MySQL 使用不安全的默认配置,仅关心 Kubernetes 运行有状态服务的一般场景。

目标

  • 使用 StatefulSet 部署多副本的 MySQL
  • 测试客户端连接
  • 修改副本数量

开始之前

  • 需要有一个 Kubernetes 集群
  • 需要有一个动态 PersistentVolume 配置器,提供持久化存储以满足 PersistentVolumeClaim。如果没有则需要手工创建 PersistentVolume

部署MySQL

这个用例中包括一个 ConfigMap,两个 Service,一个 StatefulSet

ConfigMap

apiVersion: v1
kind: ConfigMap
metadata:
  name: mysql
  labels:
    app: mysql
data:
  master.cnf: |
    # Apply this config only on the master.
    [mysqld]
    log-bin
  slave.cnf: |
    # Apply this config only on slaves.
    [mysqld]
    super-read-only

将上述的文件保存为 mysql-configmap.yaml,并通过以下命令应用:

kubectl apply -f mysql-configmap.yaml

这个 ConfigMap 提供了 my.cnf,允许独立控制 Master 和 Slave 的配置。

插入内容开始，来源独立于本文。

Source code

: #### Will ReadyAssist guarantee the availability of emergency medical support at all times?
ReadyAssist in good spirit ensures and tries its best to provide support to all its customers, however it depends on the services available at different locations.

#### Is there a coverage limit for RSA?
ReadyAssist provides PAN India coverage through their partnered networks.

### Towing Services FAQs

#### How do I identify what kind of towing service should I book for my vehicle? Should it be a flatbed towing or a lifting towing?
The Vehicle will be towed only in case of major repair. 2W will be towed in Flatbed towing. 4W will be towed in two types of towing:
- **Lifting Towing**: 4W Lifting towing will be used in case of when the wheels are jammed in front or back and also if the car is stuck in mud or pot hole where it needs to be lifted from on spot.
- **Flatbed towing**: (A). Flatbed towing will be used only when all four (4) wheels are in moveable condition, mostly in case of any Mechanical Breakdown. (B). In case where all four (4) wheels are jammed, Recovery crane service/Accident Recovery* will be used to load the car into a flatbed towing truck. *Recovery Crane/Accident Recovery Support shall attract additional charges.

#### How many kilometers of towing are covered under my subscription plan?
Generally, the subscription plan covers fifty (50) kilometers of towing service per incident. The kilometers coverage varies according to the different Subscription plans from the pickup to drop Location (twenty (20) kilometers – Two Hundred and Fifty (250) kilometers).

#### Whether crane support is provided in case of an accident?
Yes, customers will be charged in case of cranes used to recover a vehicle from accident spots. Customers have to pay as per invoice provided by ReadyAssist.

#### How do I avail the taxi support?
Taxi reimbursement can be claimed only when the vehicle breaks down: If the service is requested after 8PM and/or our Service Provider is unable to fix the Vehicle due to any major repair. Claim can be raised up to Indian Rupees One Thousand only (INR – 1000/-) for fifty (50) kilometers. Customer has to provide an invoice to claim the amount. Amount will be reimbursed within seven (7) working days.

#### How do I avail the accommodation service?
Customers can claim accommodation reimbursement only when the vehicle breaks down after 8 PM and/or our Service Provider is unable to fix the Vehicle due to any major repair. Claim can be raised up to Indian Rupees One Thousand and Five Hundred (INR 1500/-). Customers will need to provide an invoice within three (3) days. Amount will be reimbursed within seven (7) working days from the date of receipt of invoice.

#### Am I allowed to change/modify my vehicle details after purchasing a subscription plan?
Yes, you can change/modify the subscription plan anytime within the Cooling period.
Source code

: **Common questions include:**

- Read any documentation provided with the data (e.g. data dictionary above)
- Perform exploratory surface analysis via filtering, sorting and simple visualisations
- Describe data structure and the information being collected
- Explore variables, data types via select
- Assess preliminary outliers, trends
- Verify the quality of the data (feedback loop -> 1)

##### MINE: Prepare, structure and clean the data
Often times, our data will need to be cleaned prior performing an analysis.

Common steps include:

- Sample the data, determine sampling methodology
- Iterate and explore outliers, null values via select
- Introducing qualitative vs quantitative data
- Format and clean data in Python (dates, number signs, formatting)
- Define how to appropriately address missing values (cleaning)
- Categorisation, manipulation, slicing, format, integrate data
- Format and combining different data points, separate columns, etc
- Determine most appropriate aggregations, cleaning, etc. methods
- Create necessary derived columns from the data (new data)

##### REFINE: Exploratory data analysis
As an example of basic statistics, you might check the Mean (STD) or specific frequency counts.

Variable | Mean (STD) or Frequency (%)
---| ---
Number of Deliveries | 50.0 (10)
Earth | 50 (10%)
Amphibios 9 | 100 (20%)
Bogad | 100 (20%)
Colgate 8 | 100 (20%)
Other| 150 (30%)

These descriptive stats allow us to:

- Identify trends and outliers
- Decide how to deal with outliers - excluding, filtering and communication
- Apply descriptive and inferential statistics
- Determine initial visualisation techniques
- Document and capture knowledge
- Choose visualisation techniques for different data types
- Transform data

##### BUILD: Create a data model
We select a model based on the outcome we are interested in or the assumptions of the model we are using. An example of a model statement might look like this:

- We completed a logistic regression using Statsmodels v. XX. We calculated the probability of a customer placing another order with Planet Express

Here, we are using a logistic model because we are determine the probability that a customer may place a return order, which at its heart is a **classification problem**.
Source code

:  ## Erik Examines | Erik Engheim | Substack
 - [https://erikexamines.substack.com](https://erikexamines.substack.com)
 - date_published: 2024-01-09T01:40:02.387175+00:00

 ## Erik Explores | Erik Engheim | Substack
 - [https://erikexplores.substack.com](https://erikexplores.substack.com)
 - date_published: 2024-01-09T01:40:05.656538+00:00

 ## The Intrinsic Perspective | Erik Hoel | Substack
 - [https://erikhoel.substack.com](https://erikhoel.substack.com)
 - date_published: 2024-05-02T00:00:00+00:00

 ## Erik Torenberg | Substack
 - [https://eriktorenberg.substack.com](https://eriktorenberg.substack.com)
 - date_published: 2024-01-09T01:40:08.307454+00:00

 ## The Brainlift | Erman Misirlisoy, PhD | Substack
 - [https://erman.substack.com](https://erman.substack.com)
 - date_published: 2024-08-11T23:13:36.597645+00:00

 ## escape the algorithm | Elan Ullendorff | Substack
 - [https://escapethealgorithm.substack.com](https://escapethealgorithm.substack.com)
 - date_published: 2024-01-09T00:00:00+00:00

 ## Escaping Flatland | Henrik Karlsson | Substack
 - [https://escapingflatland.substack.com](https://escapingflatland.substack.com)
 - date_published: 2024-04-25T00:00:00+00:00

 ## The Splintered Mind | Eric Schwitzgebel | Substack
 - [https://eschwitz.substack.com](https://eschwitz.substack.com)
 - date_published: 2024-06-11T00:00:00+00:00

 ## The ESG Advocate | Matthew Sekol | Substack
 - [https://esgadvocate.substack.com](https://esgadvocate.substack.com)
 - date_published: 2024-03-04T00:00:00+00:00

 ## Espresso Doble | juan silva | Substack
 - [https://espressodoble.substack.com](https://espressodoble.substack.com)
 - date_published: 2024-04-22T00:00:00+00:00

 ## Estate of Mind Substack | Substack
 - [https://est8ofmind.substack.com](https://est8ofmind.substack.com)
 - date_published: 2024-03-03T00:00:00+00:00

这个配置中 Master 复制日志给 Slave,而 Slave 拒绝除了复制之外的任何写入。

ConfigMap 并不对不同的 Pod 做不同的配置,每个 Pod 根据 StatefulSet 控制器提供的信息决定在初始化时查看哪个部分。

Service

# Headless service for stable DNS entries of StatefulSet members.
apiVersion: v1
kind: Service
metadata:
  name: mysql
  labels:
    app: mysql
spec:
  ports:
  - name: mysql
    port: 3306
  clusterIP: None
  selector:
    app: mysql
---
# Client service for connecting to any MySQL instance for reads.
# For writes, you must instead connect to the master: mysql-0.mysql.
apiVersion: v1
kind: Service
metadata:
  name: mysql-read
  labels:
    app: mysql
spec:
  ports:
  - name: mysql
    port: 3306
  selector:
    app: mysql

将上述的文件保存为 mysql-services.yaml,并通过以下命令应用:

kubectl apply -f mysql-services.yaml

Headless Service 为 StatefulSet 创建的 Pod 提供了 DNS 解析。同一个集群,同一个命名空间下的 Pod 可以通过 <pod-name>.mysql 来访问 mysql 服务下的 Pod。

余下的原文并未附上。